Ich weiß nicht mehr, wann genau es war. Es war irgendwann in den letzten drei Wochen Deines Lebens. Dass es Deine letzten Tage sein würden, wusste ich zu diesem Zeitpunkt nicht – denn wann Deine Sonne untergehen würde, konnte niemand wissen. Gut so. Was ich jedoch wusste: Dein kleiner Körper wurde innerlich immer weiter von diesem bösartigen Tumor eingenommen. Ich konnte es sehen, an so vielen Stellen. Tag und Nacht war ich an Deiner Seite und versuchte Dir jeden Wunsch zu erfüllen, jedes Bedürfnis zu stillen. Unser Tagesablauf richtete sich komplett nach Deinem Befinden. Schlaf- und Mahlzeiten wurden immer wieder aufeinander abgestimmt. Zum Schluss schliefst Du besonders am Morgen deutlich länger, als wir es gewohnt waren. Bis in den späten Vormittag hinein. Dein Körper verlangte immer mehr Ruhe, den er für seinen letzten Weg benötigte.

So auch an diesem Morgen. Ein Morgen, der mir momentan so häufig durch den Kopf geht. Weil er so vieles in mir auslöst. Traurigkeit, Wut, Fassungslosigkeit, Respekt. Alles auf einmal. Du schliefst also auch an diesem Morgen wieder länger. Daheim richteten wir unsere Aktivitäten ruhig und rücksichtsvoll auf Dich aus, um Dich nicht zu wecken. Dann klingelte es. Unangekündigter Besuch. Etwas, das wir zu dieser Zeit nicht wollten und allen klar kommunizierten. Ein kurzer Anruf vorher, etwas Planung und Überlegung, ob ein Besuch an diesem Tag sinnvoll wäre für Dich – das mussten alle drumherum einfach akzeptieren. Doch leider nicht Deine Tante.
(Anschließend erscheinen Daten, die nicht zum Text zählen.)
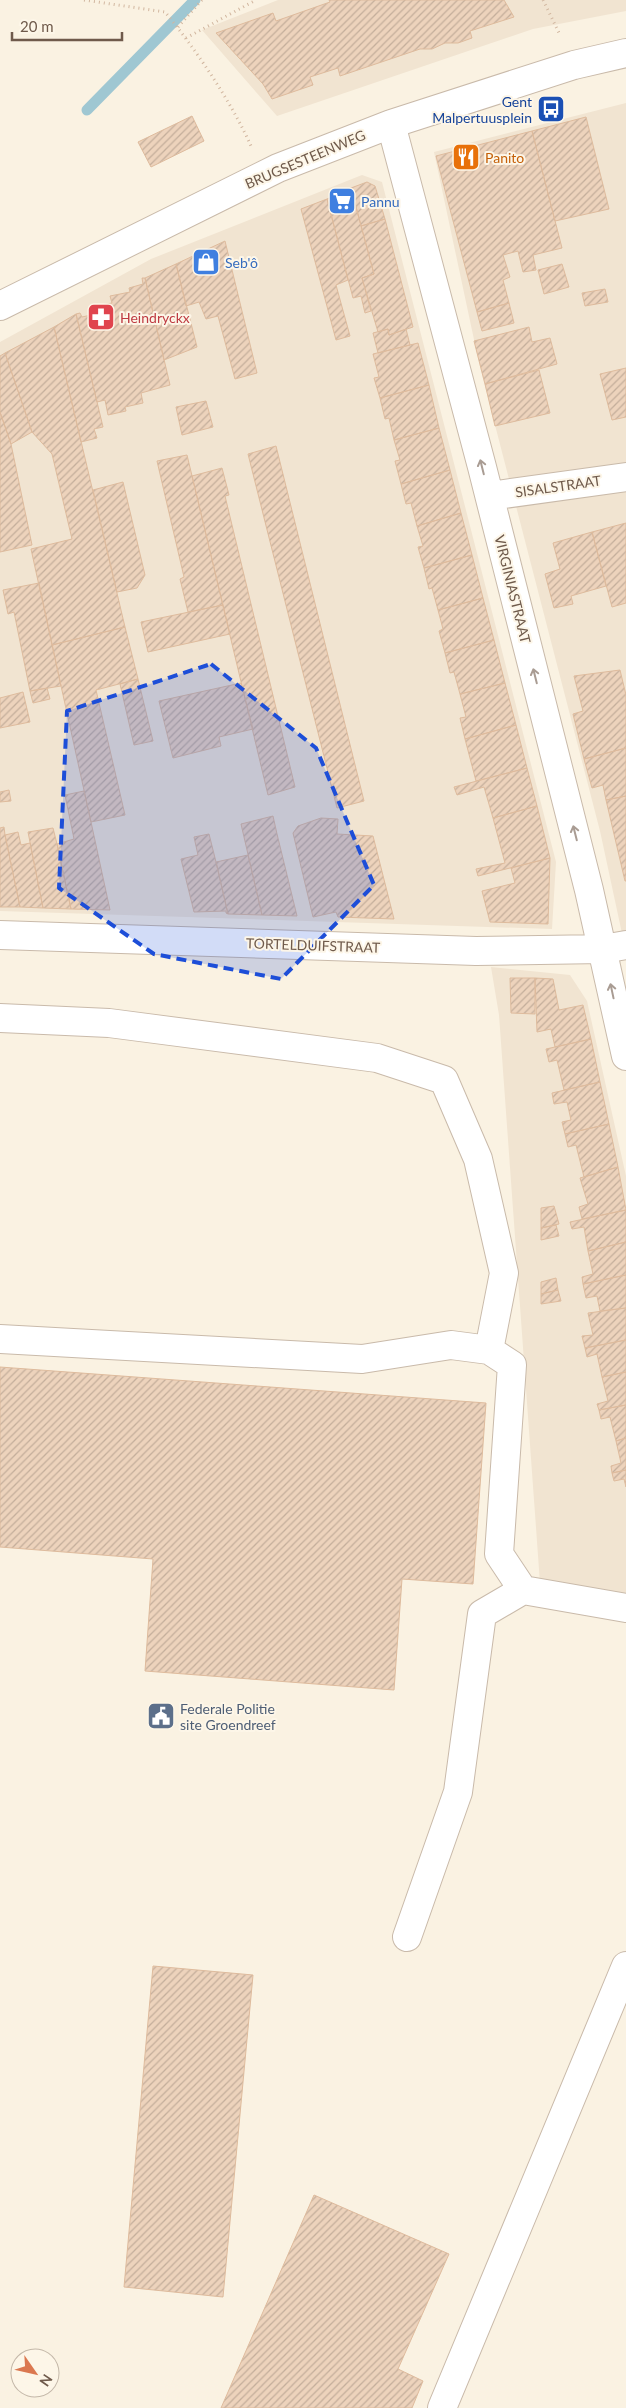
<svg xmlns="http://www.w3.org/2000/svg" width="626" height="2408" viewBox="0 0 626 2408" font-family="Lato,sans-serif">
  <defs>
    <pattern id="building-hatch" width="6" height="6" patternUnits="userSpaceOnUse" patternTransform="scale(1.25)"><rect width="6" height="6" fill="#edd3bc"/><path d="M-1 1l2-2M0 6l6-6M5 7l2-2" fill="none" stroke="#c4ae9b"/></pattern>
  </defs>
  <rect width="100%" height="100%" fill="#faf2e2"/>
  <path fill="#f1e4d1" d="M 278,0 L 626,0 L 626,11 L 533,29 L 277,116 L 202,30 Z
    M 626,103 L 626,952 L 600,831 L 479,363 L 434,152 Z
    M 362,175 L 382,182 L 556,862 L 552,929 L 0,911 L 0,342 L 151,259 Z
    M 491,967 L 570,975 L 587,1001 L 626,1176 L 626,1597 L 540,1583 L 499,1015 Z"/>
  <g fill="none" stroke-linecap="round" stroke-linejoin="round">
    <path stroke="#9fc7d2" stroke-width="11" d="M 87,110 L 195,0"/>
  </g>
  <path fill="url(#building-hatch)" stroke="#debb9d" d="M 329,0 L 504,0 L 514,17 L 470,31 L 472,38 L 458,43 L 445,43 L 432,49 L 420,49 L 340,76 L 338,68 L 310,77 L 313,85 L 272,99 L 263,84 L 216,33 L 273,13 L 276,21 L 330,2 Z
    M 192,116 L 204,141 L 151,167 L 138,142 Z
    M 586,117 L 609,209 L 555,221 L 532,131 Z
    M 532,131 L 562,248 L 533,255 L 536,270 L 523,272 L 518,251 L 503,255 L 510,277 L 503,280 L 509,303 L 477,312 L 436,156 Z
    M 367,182 L 375,186 L 385,219 L 361,226 L 351,188 Z
    M 351,188 L 374,274 L 362,278 L 371,311 L 365,313 L 361,296 L 353,298 L 327,199 Z
    M 327,199 L 348,280 L 336,285 L 350,336 L 336,340 L 301,209 Z
    M 385,219 L 413,327 L 389,335 L 388,329 L 378,332 L 362,278 L 374,274 L 361,226 Z
    M 225,241 L 257,373 L 235,379 L 218,316 L 206,319 L 199,302 L 186,306 L 176,264 Z
    M 176,264 L 197,347 L 164,360 L 145,278 Z
    M 562,264 L 569,287 L 544,294 L 538,270 Z
    M 142,278 L 145,278 L 170,385 L 141,393 L 143,403 L 125,407 L 126,411 L 108,415 L 105,400 L 97,402 L 76,314 L 80,313 L 82,317 L 91,315 L 89,307 L 112,303 L 110,296 L 130,292 L 129,288 L 143,284 Z
    M 605,289 L 608,302 L 585,306 L 582,293 Z
    M 509,303 L 514,323 L 482,331 L 477,312 Z
    M 76,314 L 103,427 L 94,429 L 97,438 L 81,442 L 54,327 Z
    M 54,327 L 125,627 L 52,645 L 31,549 L 72,539 L 52,454 L 32,432 L 5,353 Z
    M 529,327 L 532,342 L 550,338 L 557,364 L 485,384 L 474,341 Z
    M 388,329 L 389,335 L 406,329 L 410,345 L 378,353 L 373,333 Z
    M 418,343 L 429,385 L 380,398 L 374,378 L 379,377 L 373,354 Z
    M 5,353 L 32,432 L 11,444 L 0,412 L 0,356 Z
    M 626,368 L 626,417 L 612,420 L 600,374 Z
    M 539,370 L 550,413 L 495,426 L 485,384 Z
    M 429,385 L 439,428 L 394,440 L 389,418 L 385,419 L 380,398 Z
    M 206,401 L 213,427 L 182,435 L 176,407 Z
    M 0,412 L 11,444 L 32,545 L 0,552 Z
    M 439,428 L 450,470 L 401,484 L 395,461 L 400,460 L 394,440 Z
    M 276,446 L 364,801 L 337,808 L 248,454 Z
    M 187,455 L 223,605 L 188,612 L 180,579 L 184,577 L 157,461 Z
    M 222,468 L 229,495 L 225,496 L 295,787 L 268,795 L 192,476 Z
    M 450,470 L 461,513 L 417,526 L 411,503 L 406,504 L 401,484 Z
    M 123,482 L 145,575 L 137,588 L 117,592 L 93,490 Z
    M 461,513 L 472,555 L 424,568 L 418,547 L 423,546 L 417,526 Z
    M 626,523 L 626,603 L 612,607 L 592,532 Z
    M 592,532 L 606,586 L 571,596 L 573,604 L 554,608 L 545,574 L 560,569 L 553,543 Z
    M 472,555 L 483,598 L 438,610 L 432,588 L 429,589 L 424,568 Z
    M 39,583 L 61,686 L 30,691 L 14,612 L 8,614 L 3,590 Z
    M 483,598 L 494,640 L 445,653 L 439,631 L 443,629 L 438,610 Z
    M 223,605 L 230,634 L 148,652 L 141,622 Z
    M 125,627 L 138,679 L 96,690 L 125,815 L 91,822 L 52,645 Z
    M 494,640 L 505,683 L 460,694 L 454,672 L 450,673 L 445,653 Z
    M 620,670 L 626,695 L 626,748 L 584,759 L 573,714 L 583,711 L 574,676 Z
    M 138,679 L 153,741 L 134,745 L 120,684 Z
    M 241,683 L 253,729 L 219,737 L 221,746 L 173,758 L 159,701 Z
    M 505,683 L 516,725 L 465,739 L 460,718 L 466,717 L 460,694 Z
    M 47,688 L 50,699 L 33,703 L 30,691 Z
    M 23,692 L 30,722 L 0,728 L 0,698 Z
    M 516,725 L 527,768 L 476,781 L 465,739 Z
    M 626,748 L 626,796 L 606,800 L 603,785 L 592,788 L 584,759 Z
    M 527,768 L 537,806 L 493,818 L 484,787 L 457,795 L 454,787 Z
    M 9,790 L 11,801 L 0,802 L 0,792 Z
    M 84,791 L 91,822 L 110,910 L 71,909 L 57,844 L 74,839 L 65,795 Z
    M 626,796 L 626,881 L 625,881 L 606,800 Z
    M 537,806 L 550,858 L 478,876 L 476,869 L 505,863 L 493,818 Z
    M 273,816 L 277,834 L 297,916 L 262,915 L 241,824 Z
    M 321,818 L 338,819 L 337,834 L 373,836 L 394,919 L 338,917 L 336,912 L 313,917 L 293,833 L 298,826 Z
    M 4,827 L 5,835 L 20,907 L 0,907 L 0,828 Z
    M 53,828 L 57,844 L 71,909 L 43,908 L 28,832 Z
    M 18,832 L 21,845 L 30,843 L 43,908 L 20,907 L 5,835 Z
    M 209,834 L 216,862 L 228,914 L 226,913 L 226,911 L 194,912 L 181,859 L 198,855 L 194,837 Z
    M 248,855 L 262,915 L 228,914 L 216,862 Z
    M 550,858 L 548,924 L 490,922 L 482,891 L 515,883 L 511,868 Z
    M 510,978 L 535,978 L 535,1014 L 511,1013 Z
    M 535,978 L 553,979 L 559,1010 L 583,1005 L 591,1039 L 555,1047 L 551,1029 L 537,1032 Z
    M 591,1039 L 600,1082 L 564,1090 L 557,1060 L 549,1062 L 546,1049 Z
    M 600,1082 L 609,1124 L 565,1134 L 562,1122 L 571,1120 L 567,1102 L 554,1104 L 552,1093 Z
    M 609,1124 L 618,1167 L 584,1177 L 576,1145 L 568,1147 L 565,1134 Z
    M 618,1167 L 626,1210 L 582,1219 L 579,1207 L 588,1204 L 580,1178 Z
    M 554,1206 L 559,1224 L 541,1228 L 541,1208 Z
    M 626,1210 L 626,1242 L 588,1251 L 584,1227 L 572,1229 L 570,1222 Z
    M 556,1225 L 559,1236 L 541,1240 L 541,1228 Z
    M 626,1242 L 626,1275 L 583,1284 L 582,1277 L 593,1274 L 588,1251 Z
    M 626,1275 L 626,1308 L 600,1311 L 597,1296 L 586,1298 L 583,1284 Z
    M 556,1278 L 558,1290 L 541,1294 L 541,1282 Z
    M 558,1290 L 561,1301 L 541,1304 L 541,1294 Z
    M 626,1308 L 626,1340 L 585,1348 L 582,1336 L 593,1335 L 588,1313 Z
    M 626,1340 L 626,1372 L 602,1377 L 597,1354 L 587,1357 L 585,1348 Z
    M 0,1367 L 486,1403 L 473,1584 L 402,1579 L 394,1690 L 145,1671 L 153,1559 L 0,1547 Z
    M 626,1372 L 626,1405 L 599,1410 L 597,1404 L 608,1401 L 602,1377 Z
    M 626,1405 L 626,1438 L 616,1441 L 610,1417 L 601,1419 L 599,1410 Z
    M 626,1438 L 626,1470 L 612,1473 L 611,1466 L 621,1463 L 616,1441 Z
    M 626,1470 L 626,1487 L 624,1479 L 614,1481 L 612,1473 Z
    M 153,1966 L 253,1975 L 223,2297 L 124,2287 Z
    M 314,2195 L 449,2254 L 398,2369 L 423,2381 L 412,2408 L 221,2408 Z"/>
  <g fill="none" stroke-linecap="round" stroke-linejoin="round">
    <g stroke="#c9baaa" stroke-width="30">
      <path id="minor" d="M 391,124 L 482,467 L 589,890 L 626,1056
        M 0,306 L 278,168 L 391,124 L 574,65 L 626,53
        M 490,496 L 626,477
        M 0,935 L 476,951 L 603,949 L 626,945
        M 0,1018 L 109,1023 L 377,1058 L 444,1080 L 478,1159 L 504,1273 L 489,1350
        M 0,1339 L 362,1359 L 451,1345 L 489,1350 L 512,1365 L 499,1554 L 523,1590 L 626,1608
        M 407,1937 L 458,1792 L 482,1614 L 523,1590
        M 442,2408 L 626,1966"/>
    </g>
    <path stroke="#d1b69f" stroke-width="3" stroke-dasharray="1 4" stroke-linecap="butt" d="M 84,0 L 165,12 C 195,48 232,103 251,146
      M 543,0 L 560,35
      M 178,27 L 202,0
      M 186,38 L 256,0"/>
    <use href="#minor" stroke="#fff" stroke-width="28"/>
  </g>
  <defs><path id="oneway-shaft" d="M-6 0H5M1.5-3L5.5 0L1.5 3" fill="none" stroke-width="1.6" stroke-linecap="round" stroke-linejoin="round" transform="scale(1.25)"/></defs>
  <g stroke="#a99c93">
    <use href="#oneway-shaft" transform="translate(482 467) rotate(-104)"/>
    <use href="#oneway-shaft" transform="translate(535 676) rotate(-104)"/>
    <use href="#oneway-shaft" transform="translate(575 833) rotate(-104)"/>
    <use href="#oneway-shaft" transform="translate(612 991) rotate(-102)"/>
  </g>
  <path fill="#1d4ed8" fill-opacity="0.2" stroke="#1d4ed8" stroke-width="4" stroke-dasharray="10 6" stroke-linejoin="round" d="M 211,664 L 316,748 L 374,885 L 281,979 L 154,954 L 59,888 L 67,711 Z"/>
  <defs>
    <g id="bus-square" transform="scale(1.4375)"><rect x="-9" y="-9" width="18" height="18" rx="4" fill="#1a4fb4" stroke="#fdf6e8"/><path d="M-5-6H5V4H4V6H2V4H-2V6H-4V4H-5ZM-3.5-4V0h7V-4ZM-3.5 1.2v1.5H-2V1.2ZM2 1.2v1.5H3.5V1.2Z" fill="#fff"/></g>
    <g id="restaurant-square" transform="scale(1.4375)"><rect x="-9" y="-9" width="18" height="18" rx="4" fill="#e8710a" stroke="#fdf6e8"/><path d="M-5-6h1v4h1v-4h1v4h1v-4h1v5L-1.5 .5V6h-2V.5L-5-1ZM5-6V6H3V1.5H1.5Q1.5-4 5-6Z" fill="#fff"/></g>
    <g id="supermarket-square" transform="scale(1.4375)"><rect x="-9" y="-9" width="18" height="18" rx="4" fill="#3f7fe0" stroke="#fdf6e8"/><path d="M-6-5.5h2.5l.6 2H6L4.5 2H-2.5L-4.4-4H-6ZM-1.5 3.2a1.3 1.3 0 1 0 .1 0ZM3 3.2a1.3 1.3 0 1 0 .1 0Z" fill="#fff"/></g>
    <g id="shop-square" transform="scale(1.4375)"><rect x="-9" y="-9" width="18" height="18" rx="4" fill="#3f7fe0" stroke="#fdf6e8"/><path d="M-5-2.5h2.3a2.7 3.5 0 0 1 5.4 0H5L5.5 6h-11ZM-1.5-2.5h3a1.5 2.3 0 0 0-3 0Z" fill="#fff"/></g>
    <g id="pharmacy-square" transform="scale(1.4375)"><rect x="-9" y="-9" width="18" height="18" rx="4" fill="#e0444e" stroke="#fdf6e8"/><path d="M-2-6h4v4h4v4h-4v4h-4v-4h-4v-4h4Z" fill="#fff"/></g>
    <g id="civic-square" transform="scale(1.4375)"><rect x="-9" y="-9" width="18" height="18" rx="4" fill="#5c6f8a" stroke="#fdf6e8"/><path d="M-.6-6.5H3V-4.5H.6V-3L4-1V1h2V6H-6V1h2V-1L-.6-3ZM-1.2 2.5V6h2.4V2.5Z" fill="#fff"/></g>
  </defs>
  <g fill-rule="evenodd">
    <use href="#bus-square" x="551" y="109"/>
    <use href="#restaurant-square" x="466" y="157"/>
    <use href="#supermarket-square" x="342" y="201"/>
    <use href="#shop-square" x="206" y="262"/>
    <use href="#pharmacy-square" x="101" y="317"/>
    <use href="#civic-square" x="161" y="1716"/>
  </g>
  <g text-anchor="middle" dominant-baseline="central" stroke-width="4" stroke-linejoin="round" paint-order="stroke">
    <g font-size="14" fill="#164399" stroke="#fdf6e8" text-anchor="end">
      <text x="532" y="101">Gent<tspan x="532" dy="16">Malpertuusplein</tspan></text>
    </g>
    <g font-size="14" fill="#c56008" stroke="#fdf6e8" text-anchor="start">
      <text x="485" y="157">Panito</text>
    </g>
    <g font-size="14" fill="#6f5a4b" stroke="#fdf6e8">
      <text transform="translate(305 159) rotate(-23)">BRUGSESTEENWEG</text>
      <text transform="translate(558 486) rotate(-8)">SISALSTRAAT</text>
      <text transform="translate(513 589) rotate(76)">VIRGINIASTRAAT</text>
      <text transform="translate(313 945) rotate(2)">TORTELDUIFSTRAAT</text>
    </g>
    <g font-size="14" fill="#366cbe" stroke="#fdf6e8" text-anchor="start">
      <text x="361" y="201">Pannu</text>
      <text x="225" y="262">Seb'ô</text>
    </g>
    <g font-size="14" fill="#be3a42" stroke="#fdf6e8" text-anchor="start">
      <text x="120" y="317">Heindryckx</text>
    </g>
    <g font-size="14" fill="#4e5e75" stroke="#fdf6e8" text-anchor="start">
      <text x="180" y="1708">Federale Politie<tspan x="180" dy="16">site Groendreef</tspan></text>
    </g>
  </g>
  <g transform="translate(35 2373) rotate(124)"><circle r="24" fill="#fdf6e8" stroke="#c4b8a9"/>
  <path d="M0-4L9 19L0 12L-9 19Z" fill="#db7850"/>
  <text y="-8" font-size="14" font-weight="bold" text-anchor="middle" fill="#6f5a4b">N</text>
  </g>
  <path d="M12 32v8h110v-8" fill="none" stroke="#6f5a4b" stroke-width="2.5"/>
  <text x="20" y="32" font-size="15" fill="#6f5a4b" stroke="#fdf6e8" stroke-width="4" paint-order="stroke">20 m</text>
</svg>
Nun stand sie da, erwartungsvoll. Erwartete, dass wir uns freuten. Vor allem, dass Du Dich über Ihren Besuch freuen solltest. Ich war wütend über mich, dass ich sie nicht wieder vor die Tür setzte – ich war einfach zu zurückhaltend, immer und immer wieder, wenn es um sie ging. Du wurdest also von der Klingel wach, warst darüber nicht sehr glücklich. Sie stand in der Tür, schaute Dich an und begrüßte Dich. Du wolltest das alles nicht. Nein, Du nicht, sagtest Du und hast mit Deiner Hand deutlich eine Abwehrhaltung signalisiert. Sie war verdutzt, verstand offenbar nicht so ganz. Ich sagte ihr, sie möge einen Moment im Wohnzimmer warten, damit Du wach werden kannst. Ich ging mit Dir in Dein Zimmer, kuschelte mit Dir auf dem Arm. Du wolltest herunter und mit etwas spielen. Sie kam hinzu, dachte offenbar, jetzt wärst Du wach und empfangsbereit. Nein. Dem war nicht so. Es war nur ein Bruchteil einer Sekunde, als sie in Dein Zimmer trat und Du sofort anfingst bitterlich zu weinen. Du fielst mir in die Arme, mit diesem flehenden Weinen. Du wolltest das alles nicht. Es war Dir zu viel. Ich bat sie erneut, im Wohnzimmer zu warten, bis wir soweit waren.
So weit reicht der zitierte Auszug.